De juli-aflevering van JAZZ-tafette, waarvoor John Engels de gast was, liep vertraging op door privéomstandigheden van de nieuwe stokjesdrager. Daardoor is het augustus geworden voordat deze zo befaamde slagwerker zijn zegje kan doen. Hij zei vooraf dat hij niet zeker wist of hij alle twintig vragen wel wilde beantwoorden, maar het gesprek met JazzNu liep voorbeeldig. We namen er de tijd voor, want John Engels is een overlopend vat met herinneringen. Namen van de allergrootsten uit de jazz rollen moeiteloos uit zijn mond, omdat hij met ieder van hen speelde. Mel Lewis en Tommy Flanagan noemt hij meerdere malen, Chet Baker, Phil Woods, Stan Getz, Lee Konitz, Tom Harrell, Frank Rosolino, Sal Nistico, Charlie Rouse, Don Byas, Dizzy Gillespie, Johnny Griffin, ze komen in duizelingwekkende vaart voorbij. John Engels is inmiddels 87 jaar en dan is de vraag onontkoombaar: hoe lang blijft hij zijn ketels nog ranselen? Het antwoord is kort en duidelijk: zo lang het blijft swingen. Dat kan nog heel lang zijn, want door zijn voorliefde voor ballads hoeft hij niet altijd als een wildeman tekeer te gaan. Voor ballads zijn immers weinig noten nodig. Voor de invulling van deze rubriek echter veel woorden. John Engels is een fantastische stokjesdrager. Lees zelf maar.

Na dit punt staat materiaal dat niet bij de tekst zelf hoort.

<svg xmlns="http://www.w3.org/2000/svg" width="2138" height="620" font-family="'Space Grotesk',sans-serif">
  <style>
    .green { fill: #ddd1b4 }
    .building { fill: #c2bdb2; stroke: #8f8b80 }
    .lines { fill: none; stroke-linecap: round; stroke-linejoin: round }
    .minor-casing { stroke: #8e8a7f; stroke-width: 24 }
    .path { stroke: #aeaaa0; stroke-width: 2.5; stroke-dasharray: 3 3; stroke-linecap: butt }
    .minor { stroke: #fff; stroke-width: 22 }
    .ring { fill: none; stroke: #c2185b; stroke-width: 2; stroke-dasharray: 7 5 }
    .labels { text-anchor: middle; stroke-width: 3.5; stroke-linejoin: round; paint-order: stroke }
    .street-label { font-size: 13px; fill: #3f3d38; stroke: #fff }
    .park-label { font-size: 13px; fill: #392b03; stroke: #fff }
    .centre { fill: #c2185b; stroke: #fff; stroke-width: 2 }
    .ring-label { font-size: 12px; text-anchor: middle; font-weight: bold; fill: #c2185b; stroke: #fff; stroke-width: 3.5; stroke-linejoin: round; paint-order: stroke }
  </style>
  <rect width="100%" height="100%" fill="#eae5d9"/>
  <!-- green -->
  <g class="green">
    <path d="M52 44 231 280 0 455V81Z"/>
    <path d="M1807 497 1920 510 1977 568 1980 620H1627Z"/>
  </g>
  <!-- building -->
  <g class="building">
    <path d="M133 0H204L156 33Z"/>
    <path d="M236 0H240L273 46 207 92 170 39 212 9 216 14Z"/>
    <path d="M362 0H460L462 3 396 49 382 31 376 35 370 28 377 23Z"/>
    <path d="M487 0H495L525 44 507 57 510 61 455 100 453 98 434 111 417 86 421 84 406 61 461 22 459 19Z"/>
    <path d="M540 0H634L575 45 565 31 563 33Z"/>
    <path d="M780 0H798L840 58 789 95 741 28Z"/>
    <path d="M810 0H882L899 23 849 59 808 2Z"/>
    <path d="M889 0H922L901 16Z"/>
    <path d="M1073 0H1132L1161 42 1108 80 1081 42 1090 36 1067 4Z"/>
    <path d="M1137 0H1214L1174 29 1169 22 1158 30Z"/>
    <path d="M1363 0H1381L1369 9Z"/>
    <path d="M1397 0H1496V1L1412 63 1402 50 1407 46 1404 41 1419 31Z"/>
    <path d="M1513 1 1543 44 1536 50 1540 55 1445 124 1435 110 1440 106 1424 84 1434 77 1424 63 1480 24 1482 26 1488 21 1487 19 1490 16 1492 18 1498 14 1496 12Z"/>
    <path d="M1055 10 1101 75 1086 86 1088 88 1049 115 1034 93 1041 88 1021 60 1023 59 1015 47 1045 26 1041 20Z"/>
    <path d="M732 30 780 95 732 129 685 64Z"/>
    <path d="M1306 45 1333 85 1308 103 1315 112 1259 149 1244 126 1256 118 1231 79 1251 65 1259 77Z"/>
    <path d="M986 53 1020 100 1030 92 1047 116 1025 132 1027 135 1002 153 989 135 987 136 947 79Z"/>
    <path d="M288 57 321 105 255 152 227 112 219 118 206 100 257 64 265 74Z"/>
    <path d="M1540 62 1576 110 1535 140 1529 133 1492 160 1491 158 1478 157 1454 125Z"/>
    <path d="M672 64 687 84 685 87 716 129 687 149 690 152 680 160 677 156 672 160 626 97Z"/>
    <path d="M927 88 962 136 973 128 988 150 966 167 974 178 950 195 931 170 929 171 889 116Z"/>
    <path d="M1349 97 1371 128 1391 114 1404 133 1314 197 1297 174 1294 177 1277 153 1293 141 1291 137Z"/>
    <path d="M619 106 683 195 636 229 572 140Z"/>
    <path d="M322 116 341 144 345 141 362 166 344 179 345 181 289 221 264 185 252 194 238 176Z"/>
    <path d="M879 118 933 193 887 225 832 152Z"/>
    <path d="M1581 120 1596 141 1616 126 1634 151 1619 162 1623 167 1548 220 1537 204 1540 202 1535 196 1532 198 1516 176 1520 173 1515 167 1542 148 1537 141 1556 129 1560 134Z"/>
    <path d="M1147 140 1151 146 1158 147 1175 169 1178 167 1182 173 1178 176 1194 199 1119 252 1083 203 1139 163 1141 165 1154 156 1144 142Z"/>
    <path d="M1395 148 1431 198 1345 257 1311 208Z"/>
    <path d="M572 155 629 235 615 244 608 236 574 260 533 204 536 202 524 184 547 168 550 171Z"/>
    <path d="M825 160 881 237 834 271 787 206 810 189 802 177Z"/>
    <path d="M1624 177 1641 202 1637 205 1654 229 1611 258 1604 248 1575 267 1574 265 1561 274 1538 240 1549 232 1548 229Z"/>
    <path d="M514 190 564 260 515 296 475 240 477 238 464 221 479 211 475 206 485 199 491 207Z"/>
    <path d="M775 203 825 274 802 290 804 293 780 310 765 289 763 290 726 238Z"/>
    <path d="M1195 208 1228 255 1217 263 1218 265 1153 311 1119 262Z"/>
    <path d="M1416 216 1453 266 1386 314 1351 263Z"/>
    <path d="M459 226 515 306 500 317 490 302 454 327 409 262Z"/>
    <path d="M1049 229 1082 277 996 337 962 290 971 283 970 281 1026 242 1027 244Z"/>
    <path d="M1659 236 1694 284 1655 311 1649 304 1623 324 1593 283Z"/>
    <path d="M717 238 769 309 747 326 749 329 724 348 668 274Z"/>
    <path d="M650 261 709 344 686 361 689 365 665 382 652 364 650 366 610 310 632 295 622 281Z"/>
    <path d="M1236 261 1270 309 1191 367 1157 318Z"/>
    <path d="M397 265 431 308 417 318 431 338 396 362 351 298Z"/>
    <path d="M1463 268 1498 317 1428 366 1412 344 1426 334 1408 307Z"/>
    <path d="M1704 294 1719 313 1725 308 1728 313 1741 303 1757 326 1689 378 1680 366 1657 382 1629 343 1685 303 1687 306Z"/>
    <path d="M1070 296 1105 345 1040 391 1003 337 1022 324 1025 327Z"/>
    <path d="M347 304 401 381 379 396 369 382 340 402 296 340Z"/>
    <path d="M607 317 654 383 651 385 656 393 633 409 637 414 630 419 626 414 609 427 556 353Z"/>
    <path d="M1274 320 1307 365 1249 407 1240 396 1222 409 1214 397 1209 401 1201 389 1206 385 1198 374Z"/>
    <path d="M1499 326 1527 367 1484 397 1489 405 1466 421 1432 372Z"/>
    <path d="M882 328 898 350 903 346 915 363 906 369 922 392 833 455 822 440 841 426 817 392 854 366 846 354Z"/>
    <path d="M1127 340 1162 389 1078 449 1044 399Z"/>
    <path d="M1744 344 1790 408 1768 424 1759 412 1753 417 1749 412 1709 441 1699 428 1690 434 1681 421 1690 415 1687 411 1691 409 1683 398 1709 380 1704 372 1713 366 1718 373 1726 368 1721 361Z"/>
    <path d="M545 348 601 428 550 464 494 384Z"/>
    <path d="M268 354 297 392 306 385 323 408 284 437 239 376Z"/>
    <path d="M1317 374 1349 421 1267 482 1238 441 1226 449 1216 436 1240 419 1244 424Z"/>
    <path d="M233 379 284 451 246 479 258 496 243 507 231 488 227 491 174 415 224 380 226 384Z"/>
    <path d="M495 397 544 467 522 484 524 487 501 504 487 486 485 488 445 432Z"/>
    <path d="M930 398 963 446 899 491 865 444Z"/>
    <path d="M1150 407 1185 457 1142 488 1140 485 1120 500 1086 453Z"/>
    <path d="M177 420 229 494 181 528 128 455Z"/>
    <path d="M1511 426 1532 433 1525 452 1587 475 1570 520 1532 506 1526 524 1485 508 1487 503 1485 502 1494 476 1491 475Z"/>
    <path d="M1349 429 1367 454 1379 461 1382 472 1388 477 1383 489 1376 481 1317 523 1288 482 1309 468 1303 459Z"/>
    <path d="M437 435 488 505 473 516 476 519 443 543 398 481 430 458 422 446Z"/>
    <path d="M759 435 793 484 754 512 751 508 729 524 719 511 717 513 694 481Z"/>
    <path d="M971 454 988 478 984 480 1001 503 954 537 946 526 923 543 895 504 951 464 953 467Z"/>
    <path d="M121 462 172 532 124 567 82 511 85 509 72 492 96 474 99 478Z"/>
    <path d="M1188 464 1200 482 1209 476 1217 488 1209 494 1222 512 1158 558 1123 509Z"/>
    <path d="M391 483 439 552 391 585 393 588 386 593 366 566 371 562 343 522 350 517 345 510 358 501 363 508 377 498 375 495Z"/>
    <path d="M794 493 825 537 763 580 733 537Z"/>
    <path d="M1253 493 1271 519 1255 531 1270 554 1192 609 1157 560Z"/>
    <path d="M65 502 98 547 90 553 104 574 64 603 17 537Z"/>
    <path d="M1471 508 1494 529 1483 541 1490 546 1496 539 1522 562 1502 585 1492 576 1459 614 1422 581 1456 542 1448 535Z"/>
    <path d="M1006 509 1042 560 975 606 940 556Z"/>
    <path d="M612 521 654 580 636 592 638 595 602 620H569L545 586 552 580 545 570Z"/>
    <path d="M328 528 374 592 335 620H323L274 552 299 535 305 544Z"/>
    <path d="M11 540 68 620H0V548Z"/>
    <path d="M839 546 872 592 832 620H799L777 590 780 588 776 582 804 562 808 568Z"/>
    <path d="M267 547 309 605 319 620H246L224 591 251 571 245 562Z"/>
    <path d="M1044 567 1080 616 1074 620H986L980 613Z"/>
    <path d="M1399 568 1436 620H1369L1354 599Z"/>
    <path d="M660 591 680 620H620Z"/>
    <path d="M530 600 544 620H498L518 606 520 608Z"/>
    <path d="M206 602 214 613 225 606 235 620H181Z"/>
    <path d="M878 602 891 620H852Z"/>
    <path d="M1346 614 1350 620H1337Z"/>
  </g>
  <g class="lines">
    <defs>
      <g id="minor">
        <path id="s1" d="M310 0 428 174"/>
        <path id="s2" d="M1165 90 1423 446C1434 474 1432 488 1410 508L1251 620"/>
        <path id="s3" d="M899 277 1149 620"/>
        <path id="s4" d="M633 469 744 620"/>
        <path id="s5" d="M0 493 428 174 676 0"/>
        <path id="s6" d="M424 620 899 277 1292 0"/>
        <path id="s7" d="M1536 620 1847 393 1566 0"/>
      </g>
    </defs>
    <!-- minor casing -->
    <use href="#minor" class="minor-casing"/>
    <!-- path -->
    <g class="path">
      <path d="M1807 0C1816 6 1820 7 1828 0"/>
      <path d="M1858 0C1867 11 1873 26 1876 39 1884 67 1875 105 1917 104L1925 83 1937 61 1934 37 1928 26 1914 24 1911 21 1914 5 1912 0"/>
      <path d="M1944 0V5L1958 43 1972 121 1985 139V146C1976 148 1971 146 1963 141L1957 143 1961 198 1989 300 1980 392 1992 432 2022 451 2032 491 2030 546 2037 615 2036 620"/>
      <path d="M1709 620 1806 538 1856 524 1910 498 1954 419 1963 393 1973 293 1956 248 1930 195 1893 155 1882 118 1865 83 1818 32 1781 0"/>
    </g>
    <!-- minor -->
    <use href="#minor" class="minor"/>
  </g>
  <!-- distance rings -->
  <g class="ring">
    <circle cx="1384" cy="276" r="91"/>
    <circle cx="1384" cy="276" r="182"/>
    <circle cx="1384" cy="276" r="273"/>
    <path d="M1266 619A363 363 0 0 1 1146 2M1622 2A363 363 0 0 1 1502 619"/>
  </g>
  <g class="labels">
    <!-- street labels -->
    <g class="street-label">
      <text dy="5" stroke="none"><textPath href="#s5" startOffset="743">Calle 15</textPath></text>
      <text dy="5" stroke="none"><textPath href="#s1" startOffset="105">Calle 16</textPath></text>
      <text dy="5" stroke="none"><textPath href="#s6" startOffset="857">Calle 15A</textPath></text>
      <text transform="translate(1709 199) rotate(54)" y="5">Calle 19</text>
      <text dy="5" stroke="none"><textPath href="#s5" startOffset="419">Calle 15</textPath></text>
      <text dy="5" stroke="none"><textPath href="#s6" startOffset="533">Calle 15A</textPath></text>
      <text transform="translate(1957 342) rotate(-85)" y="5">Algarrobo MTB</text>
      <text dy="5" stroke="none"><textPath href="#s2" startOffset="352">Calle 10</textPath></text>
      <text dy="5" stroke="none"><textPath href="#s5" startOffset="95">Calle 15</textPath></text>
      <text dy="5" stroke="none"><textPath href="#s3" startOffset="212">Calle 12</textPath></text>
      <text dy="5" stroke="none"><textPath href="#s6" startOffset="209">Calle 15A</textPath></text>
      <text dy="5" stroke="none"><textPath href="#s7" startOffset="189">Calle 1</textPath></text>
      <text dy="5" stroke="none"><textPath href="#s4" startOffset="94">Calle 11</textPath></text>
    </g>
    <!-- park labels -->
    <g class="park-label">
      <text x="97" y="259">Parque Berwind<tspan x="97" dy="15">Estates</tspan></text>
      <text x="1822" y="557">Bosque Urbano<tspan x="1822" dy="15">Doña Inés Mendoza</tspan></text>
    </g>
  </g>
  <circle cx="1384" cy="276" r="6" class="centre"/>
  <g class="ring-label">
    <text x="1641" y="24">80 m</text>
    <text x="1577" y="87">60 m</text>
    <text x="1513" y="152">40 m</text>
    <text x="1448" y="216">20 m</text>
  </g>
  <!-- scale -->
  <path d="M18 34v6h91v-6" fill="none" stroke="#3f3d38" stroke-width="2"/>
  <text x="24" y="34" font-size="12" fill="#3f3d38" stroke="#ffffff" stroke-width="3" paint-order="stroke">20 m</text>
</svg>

John Engels neemt voor aanvang van het gesprek met JazzNu de vragenlijst even door.

Waar ben je op dit moment mee bezig?
Met muziek en rust. Ik ben de afgelopen tijd heel erg druk geweest en dan doe ik het nu wat rustiger aan. Maar ik doe eigenlijk nog hetzelfde als wat ik mijn hele leven heb gedaan. En zoek aldoor nieuwe wegen. Soms mis ik in de muziek van deze tijd de ‘roots’. Ik speel ook graag met jongere vogels.

Welke herinneringen aan je carrière zijn je het dierbaarst?
Spelen met Jimmy Witherspoon. En een wensdroom was altijd spelen met Chet (Baker). Die is uitgekomen. Dat begon toen ik werd gebeld dat ik met hem in het Concertgebouw moest spelen. En daarbij doet zich iets bijzonders voor. Ik ben de oudste van dertien kinderen, ben op de 13e (mei) jarig en Chet stierf op mijn verjaardag (de 13e mei 1988).

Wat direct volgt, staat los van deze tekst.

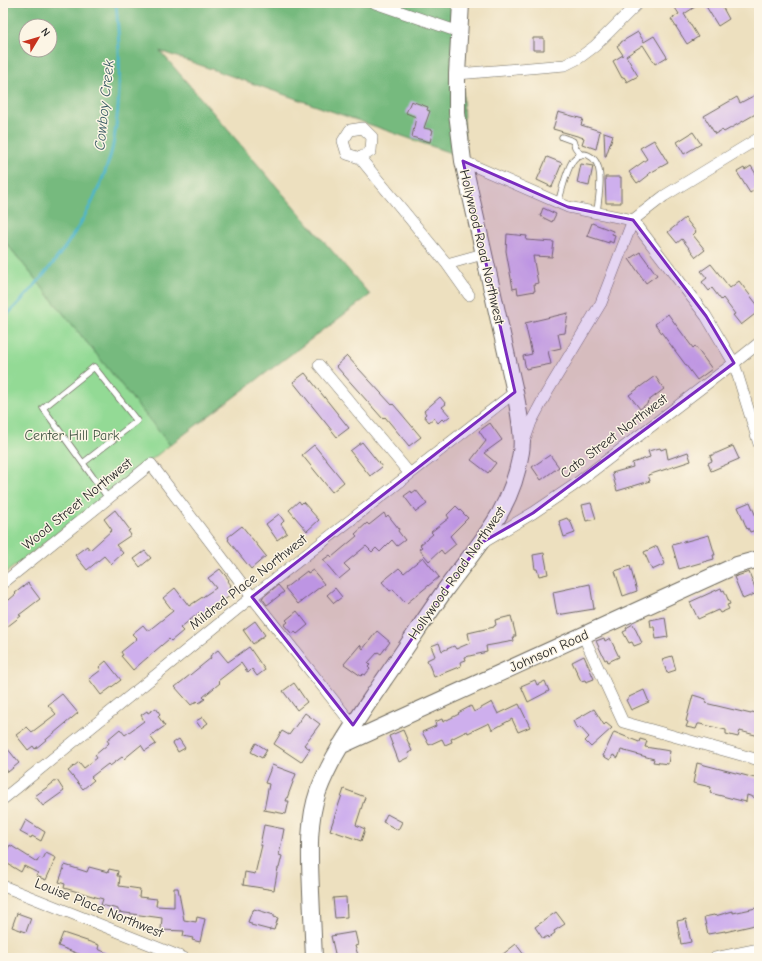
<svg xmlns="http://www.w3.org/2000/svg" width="762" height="961" font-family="'Comic Neue',sans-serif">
	<rect width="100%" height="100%" fill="#fcf5e5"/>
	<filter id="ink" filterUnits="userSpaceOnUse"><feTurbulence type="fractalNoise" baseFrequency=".025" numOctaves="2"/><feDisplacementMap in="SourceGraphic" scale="8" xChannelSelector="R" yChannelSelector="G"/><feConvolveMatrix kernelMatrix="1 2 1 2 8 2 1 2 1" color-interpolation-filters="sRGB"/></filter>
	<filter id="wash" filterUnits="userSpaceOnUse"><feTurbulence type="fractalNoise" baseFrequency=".012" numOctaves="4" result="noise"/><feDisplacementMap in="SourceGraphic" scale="16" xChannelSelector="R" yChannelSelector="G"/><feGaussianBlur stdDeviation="0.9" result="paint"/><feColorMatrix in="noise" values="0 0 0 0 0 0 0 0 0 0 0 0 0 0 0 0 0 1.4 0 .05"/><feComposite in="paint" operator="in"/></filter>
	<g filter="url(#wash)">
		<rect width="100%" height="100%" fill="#ede0bf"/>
		<path fill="#93da95" stroke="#5f8260" d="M3 239 170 445 3 575Z"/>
		<path fill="#76ba7e" stroke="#507254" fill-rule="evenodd" d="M3 3H460L465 158 160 51 370 295 170 445 3 239ZM26 26H50V50H26Z"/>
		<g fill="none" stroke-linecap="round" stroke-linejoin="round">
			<path stroke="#4db5cb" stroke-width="3" d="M3 319C43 280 78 237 100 185 106 170 112 155 114 139 122 95 120 47 116 3"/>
		</g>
		<g id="blocks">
			<path fill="#ceafed" d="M672 3H701L684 14 698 37 687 44 671 19 679 14Z
				M704 3H731L723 8 729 19 718 26Z
				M638 32 644 42 654 36 667 57 655 64 643 45 626 56 638 76 627 82 624 77 622 78 613 61 623 55 617 46 621 43V42Z
				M533 38H544V50H533Z
				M759 93V112L724 132 722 130 715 134 704 116 737 97 740 103Z
				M411 101 428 107 427 110 430 111 424 128 433 130 430 142 412 137 416 117 406 113Z
				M558 112 583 119 581 125 600 131 596 149 582 144 584 138 553 129Z
				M604 132 613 135 606 156H605Z
				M693 132 701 144 684 154 677 142Z
				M654 140 668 163 648 174 649 175 640 182V181L637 183 629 172 647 159 640 148Z
				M547 157 562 163 552 187 537 180Z
				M581 164 593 166 589 186 577 183Z
				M751 166 759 179V187L750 193 737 172 744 168 745 170Z
				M605 177H621V203H606Z
				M543 208 556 214 552 222 540 216Z
				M685 218 696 232 693 235 705 250 696 257 682 239 677 243 668 232Z
				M592 223 613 231 612 234 615 235 613 243 609 241V243L587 236Z
				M507 234 527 236 526 240 554 242 552 257 533 256 538 283 534 284 535 291 518 294 517 288 513 289 506 251Z
				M640 252 657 275 646 283 629 259Z
				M711 264 730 288 739 281 759 307V311L741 325 733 315 735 314 723 298 721 300 712 288 709 291 702 282 707 278 701 271Z
				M568 313 565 333 558 334 561 348 548 351 551 364 526 369 523 356 532 354 525 323Z
				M668 314 693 348 695 346 712 369 697 380 655 324Z
				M347 356 392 405 393 404 400 412 421 437 409 446 385 417 383 419 336 366Z
				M305 373 349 428 337 437 293 382Z
				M655 376 664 389 647 402 648 403 640 409 629 395Z
				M440 397 446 404 442 407 450 416 444 421 442 419 438 423 434 418 429 422 424 416 426 414 424 411Z
				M490 423 502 440 484 453 496 463 488 473 471 460 486 441 479 431Z
				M362 442 382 467 370 476 350 451Z
				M314 445 344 482 332 492 302 455Z
				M733 446 739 459 711 471 708 463 712 461 710 456Z
				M660 448 661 450 666 448 668 459 688 452 691 461 648 475 650 481 617 491 612 473 633 467 632 463 650 457 648 451Z
				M550 455 559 467 541 480 532 467Z
				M416 490 427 504 416 512 404 496 411 491 412 493Z
				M299 501 301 504 303 502 319 520 307 531 289 510Z
				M750 502 759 524V529L750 532 748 528 747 529 738 507Z
				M591 503 596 519 586 521 582 505Z
				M456 506 468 518 450 536 456 544 444 554 441 550 429 561 419 549 422 547 420 545 433 534 431 532 449 518 447 515Z
				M115 510 130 530 128 531 131 535 116 545 123 553 111 564 104 556 87 570 75 555 87 546 90 550 112 530 104 519Z
				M384 513 386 517 388 515 399 529 398 531 405 540 397 546 392 540 380 552 376 548 372 552 366 546 344 564 350 570 339 579 323 560 330 555 332 557 357 536 355 534 367 523 369 525Z
				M279 514 284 521 281 524 287 533 277 540 266 524Z
				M567 518 568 520H570L575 533 564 537 559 521Z
				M242 526 266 556 251 569 228 540 229 539 228 537Z
				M709 535 715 555H713L714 559 679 569 672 545Z
				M657 546 665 564 652 570 644 552Z
				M145 551 151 558 140 567 134 559Z
				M544 553 548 574 539 576 537 569H535L533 555Z
				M423 557 439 577 407 603 405 601 404 602 393 589 390 591 382 582 399 568 404 573Z
				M630 566 637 591 623 596 615 571Z
				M220 569 229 580 228 581 231 585 230 586 235 592 203 616 200 612 180 628 183 631 171 641 169 639 133 670 121 656 123 655 121 652 137 639 132 634 143 625 148 631 173 611 163 598 175 588 189 606 216 588 208 578Z
				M313 570 324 584 298 604 285 588 307 571 308 573Z
				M749 572 757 593 743 599 734 577Z
				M28 583 40 599 19 615 21 616 3 630V605L16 594 15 593Z
				M590 584 594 609 557 615 553 592Z
				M278 585 284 592 267 605 262 598Z
				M335 588 342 597 334 603 327 595Z
				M721 588 722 591 724 590 730 604 727 605 729 609 720 613 718 610 698 619 690 602Z
				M297 611 308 625 297 634 295 632 292 634 284 625 288 622 286 620Z
				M511 616 516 636H513L514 641 486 646 487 652 465 657 466 660 460 662 461 666 434 677 427 660 435 656 431 646 439 643 442 651 454 646 456 649 470 643 468 633 494 627V626L496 625 495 620Z
				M665 617 668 637 656 639 654 627H651L650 620Z
				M255 621 265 635 253 644 243 630Z
				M633 624 642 643 634 646 632 642 629 643 623 632 627 630 626 628Z
				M377 631 390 642 381 654 378 652 368 663 370 665 368 667 370 669 365 675 363 674 361 676 344 664 360 645 363 649Z
				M604 638 605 641 610 638 619 657 608 662 607 659 605 660 596 641Z
				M249 647 265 670 257 676 252 669 248 673 241 663 218 681 220 683 203 697 205 699 199 703 197 701 191 705 175 687 211 658 210 656 218 650 228 662Z
				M584 656 594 679 586 682 585 680 581 681 572 662Z
				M672 656 676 670 667 673 662 659Z
				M106 661 121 680 101 695 89 679 101 670 99 667Z
				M535 680 537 685 545 681 549 691 528 702 521 686Z
				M294 683 307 702 297 710 283 691Z
				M644 690 649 702 631 710 626 700 629 698V697Z
				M62 694 78 713 35 749 33 746 28 750 16 735 27 727 32 732 56 714 48 705Z
				M693 695 706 699 705 703 751 714 752 712 759 714V736L740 731 738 737 726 734V730L700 724H698L696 729 686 727 688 722 686 721Z
				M492 702 498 714 519 704 530 727 518 732 512 719 492 730 489 723 468 733 467 731 451 739 452 742 445 745 442 739 429 745 422 732 436 726 435 722 442 719 443 722 459 714 458 713 471 706 474 712Z
				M156 708 160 714 158 716 165 726 150 736 156 744 145 751 141 745 124 759 122 757 110 766 108 764 91 777 94 780 83 789 68 771 79 762 84 768 97 758 95 755 107 745 109 743 107 740 120 729 125 735 144 721 141 715 147 711 148 713Z
				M594 709 604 725 606 723 612 728 591 747 585 741 589 737 580 727 577 729 573 721Z
				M305 713 320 724 304 745 310 749 301 762 274 744 282 731 289 735Z
				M203 717 208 723 201 728 196 721Z
				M403 730 412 751 408 753 409 757 399 762 389 736Z
				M614 732 639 742 640 739 647 741 645 747 670 751 668 764 653 762 654 759 621 750 618 758 613 755 610 760 603 756Z
				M179 739 185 748 178 752 173 743Z
				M256 743 267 750 262 758 251 752Z
				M7 748 19 763 8 772 3 765V751Z
				M697 763 759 779V799L747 795 746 802 710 793 711 787 693 783Z
				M272 765 296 774 286 801H289L286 814 264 810 269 784 265 783Z
				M57 780 64 791 43 806 35 796Z
				M344 789 365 797 356 825 365 829 361 841 330 830Z
				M387 814 402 822 398 830 383 822Z
				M26 820 45 832 41 841 32 836 31 838 20 832Z
				M264 825 284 829 279 855 282 856 279 868H278L274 890 243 885 245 872 255 874 262 845H260Z
				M10 845 37 862 39 858 43 859 46 853 56 858 46 880 36 876 38 873 24 866 21 872 3 861V858Z
				M65 865 87 872 89 867 108 872 109 869 118 871 117 876H120L119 886 140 889 139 897 157 899 156 906 174 907V888H178L184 920 196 922 197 917 205 919 200 942 192 940 193 938 183 936 184 931 161 930 162 918 118 912V909L101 905 103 899 64 888 65 884 59 882Z
				M346 897 347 917 335 918 333 898Z
				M756 908 759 924 725 932V931L708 934 704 917 714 915 715 916 733 911V913Z
				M254 909 274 915V917L278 918 274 930 270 929V930L251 925V923L248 922 252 911H253Z
				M556 912 565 924 554 931 555 933 548 938 547 936 543 939 535 927Z
				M17 913 31 918 26 932 12 927Z
				M686 919 691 942 681 944 677 921Z
				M355 932 358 945 355 946 359 958H336L331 936Z
				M63 933 99 945 98 949 118 958H89L58 946Z
				M516 944 524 955 520 958H498Z"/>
		</g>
	</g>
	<g filter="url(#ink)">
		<use href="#blocks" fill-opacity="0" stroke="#6f6a5f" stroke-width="1"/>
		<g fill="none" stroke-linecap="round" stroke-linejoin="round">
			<g stroke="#6f6a5f" stroke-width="7">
				<path id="lane" d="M562 137 573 141 575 147 581 155
					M558 203C562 191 566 169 574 159 578 155 583 153 588 155 607 163 598 197 597 213
					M83 463 137 421 94 367 43 408 108 498"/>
			</g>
			<g stroke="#6f6a5f" stroke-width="12">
				<path id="street" d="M375 3 459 32
					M457 74 565 65 579 58 595 46 638 3
					M360 158 371 151 372 137 363 128 350 130 343 141 347 154 360 158 447 264 483 254
					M463 161 568 207 633 220 706 316 734 363 759 444
					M447 264 469 295
					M319 365 410 474
					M524 442 531 422 546 394 601 303 633 220 664 196 759 138
					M484 542 533 513 573 486 734 363 759 343
					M3 583 151 464 252 597 353 725
					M583 635 623 722 759 760
					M3 799 252 597 515 392
					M3 886 184 958
					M715 958 759 949"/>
			</g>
			<g stroke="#6f6a5f" stroke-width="18">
				<path id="secondary" d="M340 746 737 565 759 559
					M314 958C313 936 312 914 311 892 310 860 307 823 318 792 333 752 359 717 383 681 404 651 424 620 445 590 478 544 512 512 521 452 524 436 518 408 515 392L463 161 457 113V74L461 3"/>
			</g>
			<use href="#lane" stroke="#fff" stroke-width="5.5"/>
			<use href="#street" stroke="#fff" stroke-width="11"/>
			<use href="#secondary" stroke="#fff" stroke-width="16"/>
		</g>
	</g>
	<path fill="#7b2cbf" fill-opacity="0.2" stroke="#7b2cbf" stroke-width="3" stroke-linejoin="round" d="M463 161 568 207 633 220 706 316 734 363 533 513 481 543 446 589 353 725 252 597 515 392Z"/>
	<g text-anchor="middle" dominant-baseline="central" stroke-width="3" stroke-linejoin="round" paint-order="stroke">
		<g font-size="14" fill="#2b2b2b" stroke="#fcf5e5">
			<text transform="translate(482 247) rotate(77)">Hollywood Road Northwest</text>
			<text transform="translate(614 436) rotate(-37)">Cato Street Northwest</text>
			<text transform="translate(77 504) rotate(-39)">Wood Street Northwest</text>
			<text transform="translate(457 573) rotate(-55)">Hollywood Road Northwest</text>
			<text transform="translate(248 582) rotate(-38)">Mildred Place Northwest</text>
			<text transform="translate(549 651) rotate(-24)">Johnson Road</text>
			<text transform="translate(99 908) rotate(22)">Louise Place Northwest</text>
		</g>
		<g font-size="14" fill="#455746" stroke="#fcf5e5">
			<text x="72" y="435">Center Hill Park</text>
		</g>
		<g font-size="15" font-style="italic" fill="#375b63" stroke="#fcf5e5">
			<text transform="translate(104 105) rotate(-84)">Cowboy Creek</text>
		</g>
	</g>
	<rect width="762" height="961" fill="none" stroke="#fcf5e5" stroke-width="16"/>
	<g transform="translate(38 38) rotate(52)"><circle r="19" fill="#fcf5e5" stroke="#a8a49b"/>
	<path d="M0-3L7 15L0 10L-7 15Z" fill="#c8321e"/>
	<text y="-6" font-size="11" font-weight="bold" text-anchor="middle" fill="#2b2b2b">N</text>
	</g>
</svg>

Waarom doe je graag wat je doet?
Muziek maken zit in mijn genen. Mijn grootvader was drummer bij het Leger des Heils, mijn vader was een bekende drummer voor de Tweede Wereldoorlog, zijn broer Ab ook, diens zoon, twee broers van mij en mijn jongste zus Truus drummen. Het swingt de pan uit dus!

Wanneer is je passie voor jazz ontstaan?
Als kind al nam mijn vader mij mee naar concerten van Coleman Hawkins en Max Roach en Ella Fitzgerald. Bij Coleman heb ik toen nog op schoot gezeten. Op heel jonge leeftijd kreeg ik van Pia Beck de kans te spelen met Mary Lou Williams. En later spelen met Hank Jones was fantastisch, dat toucher. Ik heb nooit les gehad, want ik ben linkshandig. Al die drummers die ik in de loop der jaren heb gezien, ongekend!

John Engels: “Als ik hier op aarde klaar ben, vlieg ik het universum in.”

Van welke ontwikkeling in de jazzgeschiedenis had je onderdeel willen zijn?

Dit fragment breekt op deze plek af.